Report: Misconceptions Cloud Efforts to Boost Skilled Trades

04.22.2022
49% of girls are likely to consider a skilled trades career. while 64% of boys are likely to consider a skilled trades career.
Workforce

Young people are driven away from jobs in the skilled trades not due to a lack of interest, but a lack of awareness, according to a new report.

Released by Stanley Black & Decker, the 2022 Makers Index highlights the benefits and misconceptions about the skilled trades.

Source: Stanley Black & Decker 2022 Makers Index.

The report projects 650,000 open construction jobs in the U.S. and 10 million unfilled manufacturing jobs worldwide.

And while 85% of young people value a skilled trades career, only 16% are very likely to consider a job in the field.

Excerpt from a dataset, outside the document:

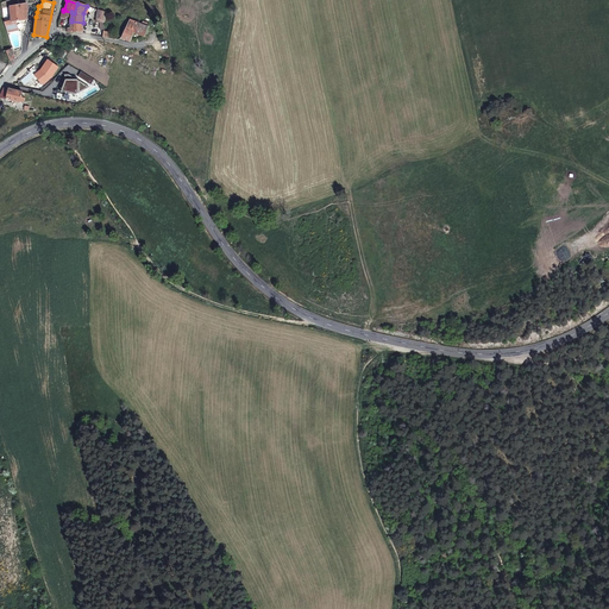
[(26,19),(27,5),(13,7),(10,7),(11,22),(11,23),(16,22),(20,20),(26,19)]
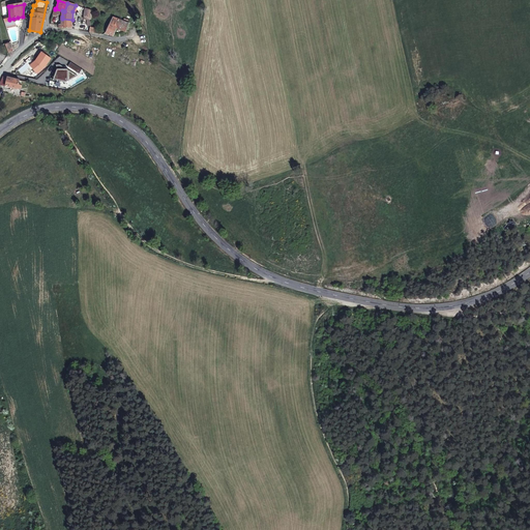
[(131,25),(112,18),(106,33),(113,37),(116,30),(128,34),(131,25)]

The report cites this ambivalence “at least partially driven by widespread misconceptions about both the quality of life and especially the income level the trades can offer.”

For instance, only 18% of young people believe there is a good pay potential in the skilled trades, when in reality “after five years, a person who attends trade school and then starts working will be $140,000 better off than “a student who enrolls in a four-year college before working.”

Cutting-Edge Technology

After learning this information, 43% of survey respondents were much more positive about a career in the skilled trades.

The report also detailed misconceptions about workplace quality in the trades. 

89% of those in the skilled trades say they work with cutting-edge technology.

Large percentages of young people believe a trades career is physically demanding (81%), dangerous (73%), and dirty (62%), and only 23% believed the work included using cutting edge technology.

But “these beliefs are in contrast with the reality: 89% of those in the workforce say they work with cutting-edge technology.”

“Broadening the understanding of skills and technology needed for a skilled trades career can help address this sentiment,” the report said.

Lack of Exposure

The report traces many of the highlighted issues to a lack of exposure with those in the trades. 

“Despite skilled trade jobs being well perceived—and delivering the financial stability and job satisfaction young people seek—there is something keeping these careers from being seen as accessible,” the report notes.

Less than half (42%) of students have ever had a conversation about skilled trade careers with someone working in the field, and 37% never had a conversation with anyone about skilled trade careers.

Stanley Black & Decker’s Global Impact Challenge represents a five-year, $25 million commitment to fund vocational skills training.

This lack of communication “explains why only 29% felt very well informed about how to start a career in the trades.”

The report sees an opportunity in that just over one-third (37%) of young people are “very confident” in their career path, meaning nearly 65% of young people could be persuaded to work a career in the trades after clearing misconceptions.

Stanley Black & Decker’s Global Impact Challenge represents a five-year, $25 million commitment to fund vocational skills training and reskilling programs in the construction and manufacturing sectors.